> _Aim of the task_
Return the entries word for word, from the start of the entries up to and including the line that contains "list Paying the".
== == ==
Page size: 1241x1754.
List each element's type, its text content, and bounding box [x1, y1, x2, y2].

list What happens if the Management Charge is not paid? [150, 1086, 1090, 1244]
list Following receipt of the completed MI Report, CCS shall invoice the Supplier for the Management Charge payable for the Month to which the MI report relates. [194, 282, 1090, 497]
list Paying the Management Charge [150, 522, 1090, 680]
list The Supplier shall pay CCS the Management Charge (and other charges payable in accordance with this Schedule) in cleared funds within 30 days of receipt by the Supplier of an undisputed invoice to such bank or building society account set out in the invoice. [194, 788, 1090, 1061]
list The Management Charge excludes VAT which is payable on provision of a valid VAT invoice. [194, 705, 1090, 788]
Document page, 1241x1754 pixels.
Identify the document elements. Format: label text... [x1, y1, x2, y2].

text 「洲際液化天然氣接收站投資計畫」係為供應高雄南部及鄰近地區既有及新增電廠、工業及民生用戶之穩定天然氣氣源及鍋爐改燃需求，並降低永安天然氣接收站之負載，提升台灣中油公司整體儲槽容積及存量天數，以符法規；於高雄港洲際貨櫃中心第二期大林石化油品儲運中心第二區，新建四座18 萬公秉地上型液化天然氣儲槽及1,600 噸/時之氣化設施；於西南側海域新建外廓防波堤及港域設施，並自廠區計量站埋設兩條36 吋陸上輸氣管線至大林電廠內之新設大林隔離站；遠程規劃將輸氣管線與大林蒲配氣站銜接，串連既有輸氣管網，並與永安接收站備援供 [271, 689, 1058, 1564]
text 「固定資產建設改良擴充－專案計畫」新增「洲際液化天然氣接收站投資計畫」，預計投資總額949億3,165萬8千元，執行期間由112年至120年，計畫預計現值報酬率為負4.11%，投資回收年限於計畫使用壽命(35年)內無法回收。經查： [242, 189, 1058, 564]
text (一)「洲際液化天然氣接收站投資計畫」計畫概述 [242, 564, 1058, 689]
== == ==
> _Task solution_
Page size: 1241x1754.
List each element's type, its text content, and bounding box [x1, y1, x2, y2].

list What happens if the Management Charge is not paid? [150, 1086, 1090, 1244]
list Following receipt of the completed MI Report, CCS shall invoice the Supplier for the Management Charge payable for the Month to which the MI report relates. [194, 282, 1090, 497]
list Paying the Management Charge [150, 522, 1090, 680]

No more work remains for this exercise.